Lets talk about perfection and this unrealistic social media life that has been created in recent years. I think that has contributed to my fear of failure so not even trying in case I fail but without failure you don't learn and if you don't learn you'll never change.


Social media creates this false portrayal of success that unconsciously goes in to your mind. It makes you think that hard work doesn't play a factor and some just get lucky by finding success right away when in almost all cases that is false. So, it seems I have hit a dead end... Sometimes there's less to lose and pressure when you just do things and then see what happens at the end. At times I wish there was no social media because then I wouldn't have these unrealistic standards to match too!

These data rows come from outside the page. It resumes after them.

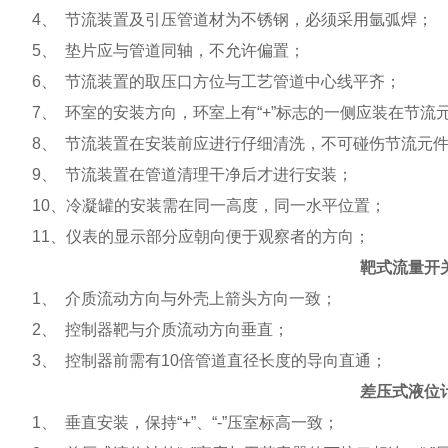
4
、
节流装置及引压管道材为不锈钢，必须采用氩弧焊；
5
、
垫片应与管道同轴，不允许偏置；
6
、
节流装置的取压口方位与工艺管道中心线平齐；
7
、
环室的安装方向，环室上有
“+”
标志的一侧应装在节流
8
、
节流装置在安装前应进行仔细清洗，不可碰伤节流元
9
、
节流装置在管道清理干净后才进行安装；
10
、冷凝罐的安装需在同一高度，同一水平位置；
11
、仪表的显示部分应朝向便于观察者的方向；
靶式流量开
1
、
介质流动方向与外壳上箭头方向一致；
2
、
控制器靶与介质流动方向垂直；
3
、
控制器前需有
10
倍管道直径长度的导向直通；
差压式液位
1
、
垂直安装，保持
“+”
、
“-”
压室标高一致；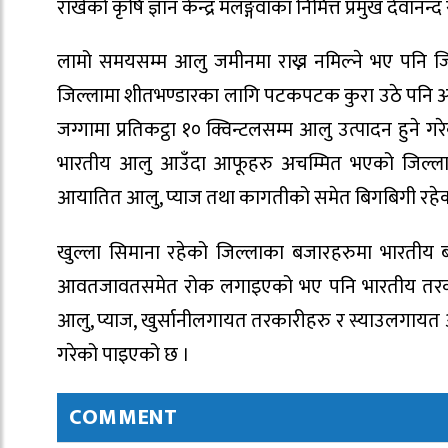
राखेको कृषि ज्ञान केन्द्र मलङ्गवाका निमित्त प्रमुख देवान
लामो समयसम्म आलु जमीनमा राख्न नमिल्ने भए पनि जिल
जिल्लामा शीतभण्डारका लागि पटकपटक कुरा उठे पनि अह
जग्गामा प्रतिकट्ठा १० क्विन्टलसम्म आलु उत्पादन ह
भारतीय आलु आउँदा आफूहरु अचम्मित भएको जिल्ला
आयातित आलु, प्याज तथा कागतीको समेत बिगबिगी रहे
खुल्ला सिमाना रहेको जिल्लाका बजारहरुमा भारतीय ब
आवतजावतसमेत रोक लगाइएको भए पनि भारतीय तरकारी
आलु, प्याज, खुर्सानीलगायत तरकारीहरु र स्याउलगाय
गरेको पाइएको छ ।
COMMENT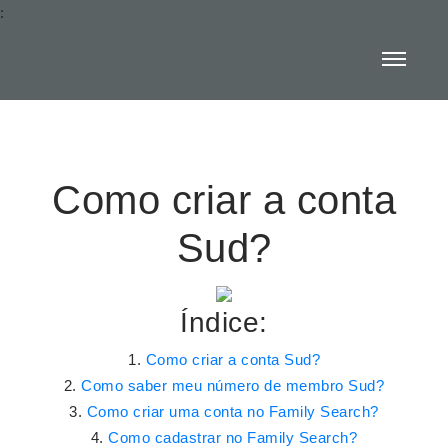
:
Como criar a conta
Sud?
Índice:
Como criar a conta Sud?
Como saber meu número de membro Sud?
Como criar uma conta no Family Search?
Como cadastrar no Family Search?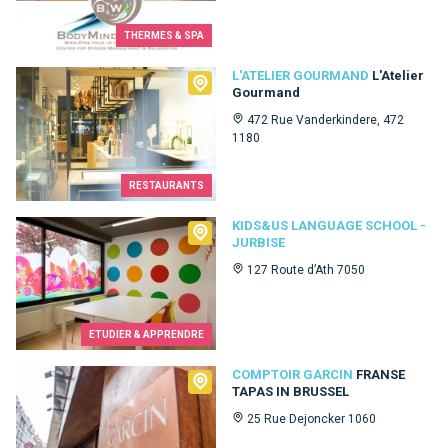
THERMES & SPA
L'Atelier Gourmand
L'ATELIER GOURMAND
L'Atelier
Gourmand
472 Rue Vanderkindere, 472
1180
RESTAURANTS
Kids&Us language school - Jurbise
KIDS&US LANGUAGE SCHOOL -
JURBISE
127 Route d’Ath 7050
ETUDIER & APPRENDRE
Comptoir Garcin
COMPTOIR GARCIN
FRANSE
TAPAS IN BRUSSEL
25 Rue Dejoncker 1060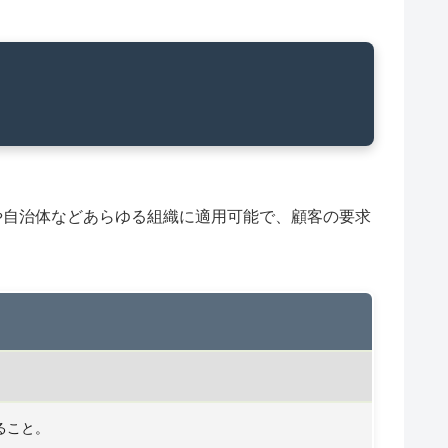
。企業や自治体などあらゆる組織に適用可能で、顧客の要求
ること。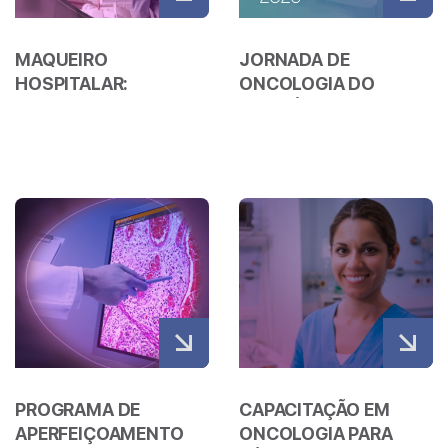
MAQUEIRO
JORNADA DE
HOSPITALAR:
ONCOLOGIA DO
QUALIDADE E
SERIDÓ 2026
EXCELÊNCIA NA
ASSISTÊNCIA
Veja mais
Veja mais
PROGRAMA DE
CAPACITAÇÃO EM
APERFEIÇOAMENTO
ONCOLOGIA PARA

It's like so many times I have started something but never finished it after, I'm motivated for a few days then fall of the wagon so to speak. I made a mood-board was on track and then gave up. Why can't I have the discipline in my life to see things through. It's like only when I'm forced like in school that I get things done otherwise I'm just a floater. How do I get past this wall... what do I need to do to become more focused. Is it my fear of failure, lack of self belief... What is it that keeps stopping me from doing things that will actually benefit me. Do I believe that I am simply not good enough? Is that why I don't seem to be getting anywhere... If I get to the root problems maybe then I can do something that will benefit me!



I don't know why I have always been like this unable to try due to fear of failure? Maybe its cause I was never told I was good enough or that I had it in me to be clever like everyone else. So I was so ashamed of failing that I never tried so I could blame it on that. When in reality I should've taught myself that mistakes are a part of life its what makes you human you live and you learn. When you try your best then at least you can be fulfilled and happy with the result because then you know you did your best, instead of having regrets.


You know what in the time I took a break I have gone back to unhealthy ways and that's because I think I haven't been journaling on here... Because on here I can talk about my feelings and work through my mess of a brain the way I can't in real life.


I am someone who blames myself for a lot of things in life even things that weren't my fault which leads me to a downward spiral and enough I think its time to stop! I am not my actions. I am not defined by the mistakes I have made in life. I am not to be blamed for mistakes other people in my life have made. I am my own person. Obviously alive and healthy by Allah's will Alhamdullilah. I need to get closer to my religion that's where a lot of my problems are stemming from as well. So the next 6 months I need to focus on my religion, health and self improvement and productivity.